Your French Policeman will undoubtedly be talking about aires on the autoroutes. Some stay the night on autoroute aires without incident but there have been many reports of robberies, especially the further south you go, so in my opinion, it's not adviseable to risk it.
Aires away from the autoroutes however, are a different kettle of fish, and are no more unsafe than a campsite. The biggest advantage is there is no booking in and out procedures, you can just arrive and depart when you want. A great feature if you're not on a set schedule.
If you are off to Lac Du Der as mentioned, then have a look at any of the 3 aires around the lake and maybe give one a try and make up your own mind, if you don't fancy it then no problem, the muncipal site mentioned is a good alternative.
For more info on aires perhaps a quick look at the >MHF Miniguide To Aires<

What ever you decide, the most important thing is not to rush things and to go at a pace you are comfortable with and above all, to have a great time, which you definately will.  :wink:

Pete


----------



## r6demon (Aug 18, 2008)

Sorry all I meant the east SIDE of france not coast!! D'oh!

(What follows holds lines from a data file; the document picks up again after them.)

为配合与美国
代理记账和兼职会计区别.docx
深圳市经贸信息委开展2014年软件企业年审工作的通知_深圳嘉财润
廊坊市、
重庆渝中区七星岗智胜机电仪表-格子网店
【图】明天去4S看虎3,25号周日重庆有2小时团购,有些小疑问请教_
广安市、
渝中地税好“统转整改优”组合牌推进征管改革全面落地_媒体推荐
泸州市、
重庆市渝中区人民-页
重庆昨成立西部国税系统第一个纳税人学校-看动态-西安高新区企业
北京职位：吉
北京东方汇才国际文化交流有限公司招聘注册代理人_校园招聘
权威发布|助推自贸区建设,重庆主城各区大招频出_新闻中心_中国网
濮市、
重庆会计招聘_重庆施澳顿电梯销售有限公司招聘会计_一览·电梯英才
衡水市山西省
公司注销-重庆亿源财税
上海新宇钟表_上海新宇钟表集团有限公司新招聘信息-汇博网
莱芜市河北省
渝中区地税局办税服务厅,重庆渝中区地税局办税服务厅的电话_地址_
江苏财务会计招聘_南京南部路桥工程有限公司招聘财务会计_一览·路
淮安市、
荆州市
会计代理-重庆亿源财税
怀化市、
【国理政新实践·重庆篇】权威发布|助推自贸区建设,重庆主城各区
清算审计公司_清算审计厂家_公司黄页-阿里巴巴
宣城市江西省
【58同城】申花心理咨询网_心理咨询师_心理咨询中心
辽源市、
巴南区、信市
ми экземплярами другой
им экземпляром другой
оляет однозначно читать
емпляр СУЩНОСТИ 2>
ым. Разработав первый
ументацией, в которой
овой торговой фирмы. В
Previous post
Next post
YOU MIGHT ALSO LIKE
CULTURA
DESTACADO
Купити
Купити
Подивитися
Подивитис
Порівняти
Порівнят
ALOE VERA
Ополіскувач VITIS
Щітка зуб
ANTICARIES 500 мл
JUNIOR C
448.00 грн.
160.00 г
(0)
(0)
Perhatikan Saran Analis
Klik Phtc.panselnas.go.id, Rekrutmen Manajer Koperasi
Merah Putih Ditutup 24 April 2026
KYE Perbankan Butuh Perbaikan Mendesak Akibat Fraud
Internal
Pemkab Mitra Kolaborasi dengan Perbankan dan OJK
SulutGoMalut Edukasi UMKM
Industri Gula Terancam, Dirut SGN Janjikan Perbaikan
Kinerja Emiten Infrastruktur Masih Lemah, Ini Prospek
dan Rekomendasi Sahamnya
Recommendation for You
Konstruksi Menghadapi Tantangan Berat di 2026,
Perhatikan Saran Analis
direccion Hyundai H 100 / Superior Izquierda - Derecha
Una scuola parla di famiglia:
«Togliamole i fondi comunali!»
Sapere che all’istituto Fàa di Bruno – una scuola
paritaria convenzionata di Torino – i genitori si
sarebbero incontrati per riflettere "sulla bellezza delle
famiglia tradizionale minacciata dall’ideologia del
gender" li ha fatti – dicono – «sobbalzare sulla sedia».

PeeJay, excellent mini guide thank you! I have printed off for further ref. 

Regarding the security risks on Aires, you are quite right we were stopped on a normal road aire when the police man spoke to us and told us to move on! I just then took that as a blanket statement!!

the thought of being less than 2 foot from my neighbor would worry me though! What if there were a fire???


----------



## Pusser (May 9, 2005)

We normally although maybe not this year go to South of F at the time you are going. They always have a Harley Rally St Maxine St Trop area and there are thousands of them. I don't do and never have done bikes but some of these bikes have to be seen to be believed. I even said once to the missus, "Hey my Bitch. Fancy a go on one of these.". 

It wasn't thd best idea I've come up with but the brusing did go down after a few days helpted by the sea water I think.


----------



## r6demon (Aug 18, 2008)

Looking at some of the comments I think you may be right in the fact that we are trying to do too much and we will end up not seeing things as we will always want to move on.

Having thought about it, as we have three weeks I think it would be better to get into Italy and spend the time looking around there, on the basis that france is easier to get too at any time (later in the year maybe)

I think we will still try and stop at Clairvaux-les-Lacs \ Poitte on the way down as that will give us a resonable 7-8 hr drive on the first day and then try and find a way accross into italy.

I thought maybe work down one coast and then back up the other ready for a quick 1 or two day blat back up for the ferry?

Any suggestions \ comments?

Sorry for all the tooing and fro ing but this is the first time we have ever attempted anything like this.


----------



## r6demon (Aug 18, 2008)

OK, have worked out a wuick starter for 10 route, plan to put a post in the Italian section for places to see but what do you think?

Remember 3 weeks is the goal

we would go straight from Calais down to Clairvaux du lacs and then follow this route.

How expensive are the tolls through france?

We are in a hymer 564L 2.8m tall 6.5m long


----------



## JeanLuc (Jan 13, 2007)

A few thoughts.

We tend to keep off the autoroutes in France in order to keep costs down and see more of the country. Having said that, the first stretch from Calais can be a bit tedious so we often use the auroroute until Laon or Reims if in a hurry.

If going through Grenoble, allow time because traffic is often heavy around there.
Favourite routes into Italy for us are: either via Briancon and Montgenevre (there is a large aire at Le Monetier les Bains high in the mountains) or via Barcelonette and Col de Larche.

Once in Italy, it can be slow-going off the motorway around the Ligurian coast. I would strongly recommend a visit to the Cinque Terra. Five fishing villages north of La Spezia - the walk from one end to the other is magical They form a world heritage site and are easily accessible by train from La Spezia. I have attached a couple of pictures taken 2 years ago.

Whatever you do I am sure you will have a great time.

Philip


----------